A psychological treatise on guilt and fear

Ten people unknown to each other are invited to the island. When they arrive, they find themselves the only visitors and completely isolated from the rest of the world.
Soon after arriving on the island, a message echoes from the record accusing each guest of murder. Then they start killing them one by one.
As more and more guests lose their lives, those who remain realize that the murderer is one of them and no one is safe.
“This is an excellent mystery of a closed space, where the suspense is maintained until the end. That’s how many times the play manages to surprise the audience,” says director Sakari Hokkanen.
Evil Gets Its RewardAgatha Christie dramatised her 1939 novel And Then There Were None, into a play itself, which premiered in 1943.
Hokkanen points out that the text was written before the Great War, when there were many kinds of threatening tensions in the air, just like now. In 85 years, nothing has changed in the fact that people still commit ruthless acts, and there may not be any power that would hold them accountable for them.

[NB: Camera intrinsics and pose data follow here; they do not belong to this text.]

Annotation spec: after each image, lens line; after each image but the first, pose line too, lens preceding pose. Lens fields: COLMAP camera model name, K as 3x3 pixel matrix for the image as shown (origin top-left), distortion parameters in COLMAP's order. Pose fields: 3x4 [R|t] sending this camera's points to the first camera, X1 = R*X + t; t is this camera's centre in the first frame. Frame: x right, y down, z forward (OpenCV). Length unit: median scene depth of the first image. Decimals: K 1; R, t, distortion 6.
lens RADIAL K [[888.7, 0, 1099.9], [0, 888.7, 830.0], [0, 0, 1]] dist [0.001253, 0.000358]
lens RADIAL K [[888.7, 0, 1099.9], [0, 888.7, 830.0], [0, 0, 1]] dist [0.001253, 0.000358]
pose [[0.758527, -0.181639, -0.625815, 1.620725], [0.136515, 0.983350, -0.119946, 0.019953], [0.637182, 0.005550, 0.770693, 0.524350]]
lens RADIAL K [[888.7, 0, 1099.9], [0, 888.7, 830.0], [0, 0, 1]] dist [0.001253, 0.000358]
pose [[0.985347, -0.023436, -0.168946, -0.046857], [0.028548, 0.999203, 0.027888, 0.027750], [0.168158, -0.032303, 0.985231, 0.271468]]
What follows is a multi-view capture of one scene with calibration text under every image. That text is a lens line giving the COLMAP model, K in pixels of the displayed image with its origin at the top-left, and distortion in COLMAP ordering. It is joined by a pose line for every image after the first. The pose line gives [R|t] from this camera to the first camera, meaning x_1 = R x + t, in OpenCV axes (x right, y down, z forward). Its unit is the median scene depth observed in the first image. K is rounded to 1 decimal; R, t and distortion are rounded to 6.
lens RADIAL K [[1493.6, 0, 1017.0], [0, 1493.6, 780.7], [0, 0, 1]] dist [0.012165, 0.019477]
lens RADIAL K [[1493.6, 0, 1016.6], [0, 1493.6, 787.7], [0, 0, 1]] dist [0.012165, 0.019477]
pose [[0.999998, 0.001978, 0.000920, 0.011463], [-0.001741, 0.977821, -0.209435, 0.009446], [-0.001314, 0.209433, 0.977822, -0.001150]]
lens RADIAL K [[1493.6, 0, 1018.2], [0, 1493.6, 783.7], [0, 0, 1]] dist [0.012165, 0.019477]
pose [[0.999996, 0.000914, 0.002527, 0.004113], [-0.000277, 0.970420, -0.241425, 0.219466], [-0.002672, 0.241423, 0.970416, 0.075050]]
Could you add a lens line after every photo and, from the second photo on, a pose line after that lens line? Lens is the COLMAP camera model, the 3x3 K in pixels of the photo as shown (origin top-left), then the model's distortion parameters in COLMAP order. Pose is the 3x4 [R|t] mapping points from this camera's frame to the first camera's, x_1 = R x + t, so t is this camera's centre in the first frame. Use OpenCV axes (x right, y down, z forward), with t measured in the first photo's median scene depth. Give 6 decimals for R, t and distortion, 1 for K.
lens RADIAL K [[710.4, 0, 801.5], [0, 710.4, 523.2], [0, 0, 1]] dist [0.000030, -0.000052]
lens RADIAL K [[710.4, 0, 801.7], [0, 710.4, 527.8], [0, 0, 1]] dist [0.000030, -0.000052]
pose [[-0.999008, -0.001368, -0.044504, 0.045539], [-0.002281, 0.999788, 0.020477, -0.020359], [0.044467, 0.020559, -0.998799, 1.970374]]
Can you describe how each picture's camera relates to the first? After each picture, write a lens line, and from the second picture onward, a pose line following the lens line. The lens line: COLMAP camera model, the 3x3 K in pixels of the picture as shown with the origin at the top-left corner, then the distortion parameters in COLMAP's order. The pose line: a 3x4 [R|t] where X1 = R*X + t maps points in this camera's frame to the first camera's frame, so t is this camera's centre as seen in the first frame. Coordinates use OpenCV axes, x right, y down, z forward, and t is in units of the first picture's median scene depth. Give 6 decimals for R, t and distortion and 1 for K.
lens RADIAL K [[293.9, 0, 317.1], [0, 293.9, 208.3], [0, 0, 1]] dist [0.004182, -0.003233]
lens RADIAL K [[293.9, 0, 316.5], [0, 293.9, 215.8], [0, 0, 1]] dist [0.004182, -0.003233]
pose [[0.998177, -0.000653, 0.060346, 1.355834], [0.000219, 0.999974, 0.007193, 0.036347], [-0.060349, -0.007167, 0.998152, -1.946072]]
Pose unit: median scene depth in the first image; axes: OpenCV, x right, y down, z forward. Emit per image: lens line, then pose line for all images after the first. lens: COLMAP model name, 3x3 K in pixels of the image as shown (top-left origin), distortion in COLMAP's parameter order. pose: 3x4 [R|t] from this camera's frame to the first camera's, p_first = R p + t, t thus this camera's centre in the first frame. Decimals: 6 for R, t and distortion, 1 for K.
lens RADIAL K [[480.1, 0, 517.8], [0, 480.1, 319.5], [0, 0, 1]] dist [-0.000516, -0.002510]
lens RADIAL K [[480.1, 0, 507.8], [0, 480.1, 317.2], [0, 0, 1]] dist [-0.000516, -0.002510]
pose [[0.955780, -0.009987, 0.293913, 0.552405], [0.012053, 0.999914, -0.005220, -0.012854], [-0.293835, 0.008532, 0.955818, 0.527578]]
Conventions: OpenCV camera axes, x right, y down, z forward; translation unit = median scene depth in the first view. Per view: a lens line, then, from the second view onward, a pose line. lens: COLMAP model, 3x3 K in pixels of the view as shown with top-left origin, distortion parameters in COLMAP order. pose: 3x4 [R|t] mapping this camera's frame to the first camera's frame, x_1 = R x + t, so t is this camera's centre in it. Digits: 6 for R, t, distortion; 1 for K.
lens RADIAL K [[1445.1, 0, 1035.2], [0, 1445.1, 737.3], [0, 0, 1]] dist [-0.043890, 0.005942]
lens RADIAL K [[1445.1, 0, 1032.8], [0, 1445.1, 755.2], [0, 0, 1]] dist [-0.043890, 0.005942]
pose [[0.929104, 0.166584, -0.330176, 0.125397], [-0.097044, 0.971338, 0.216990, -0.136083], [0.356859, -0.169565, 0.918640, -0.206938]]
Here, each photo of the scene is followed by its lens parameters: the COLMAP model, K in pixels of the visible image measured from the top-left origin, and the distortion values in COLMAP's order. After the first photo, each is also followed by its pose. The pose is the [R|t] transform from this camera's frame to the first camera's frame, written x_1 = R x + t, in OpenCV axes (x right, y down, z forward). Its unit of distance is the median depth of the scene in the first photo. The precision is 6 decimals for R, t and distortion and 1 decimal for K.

“Fiction can act as a safety valve here,” Hokkanen says. In the play, all the guests are more or less guilty of negligent homicide, for which they have not been held responsible. On the island, they are forced to face their past.
“In addition to having a compelling and gripping thriller plot, the play is a psychological study of guilt and fear,” Hokkanen says.
From the point of view of acting, he finds it interesting to see all the strategies that the characters use to cover up their guilt in order to convince each other and especially themselves.
“Cognitive dissonance is a huge force, because a person cannot bear to live with the disgusting truth about themselves, so they end up telling a story about themselves that is not true in one way or another,” Hokkanen explains.
However, there is a breaking point in all the characters, where the character is confronted with themselves and their actions.
Murders in front of the eyes of the audience
Hokkanen thinks that the setting of the play is fascinating in its tormenting cruelty.
Unlike the usual suspense drama in which a sovereign private detective arrives at the scene of a murder to solve a crime, here – as the name suggests – no one may make it off the island alive.
“You have to be careful on the level of details here, because the guests are murdered in front of the viewers. If you do it half-heartedly, the creepiness suffers,” Hokkanen says.
A nursery rhyme on the villa’s painting reveals how the next victim will die.
Ten little soldier boys went to the field together,
but one choked on food, there are nine left.Ninelittle soldier boys spent an evening so merry,
but when the morning comes, you only open your eyes at eight. Eight little soldier boys set out in search of their fortune,
When one stayed on that path, the group was reduced to seven.
The aim is to build the whole in such a way that it enables a laboratory-like environment in which the characters struggle like laboratory animal rats in a pinch.
“Hopefully, the viewer will wonder who was able to commit the murder and where on earth in between. Here you can experience a chilling fear and be frightened, knowing that you are safe.”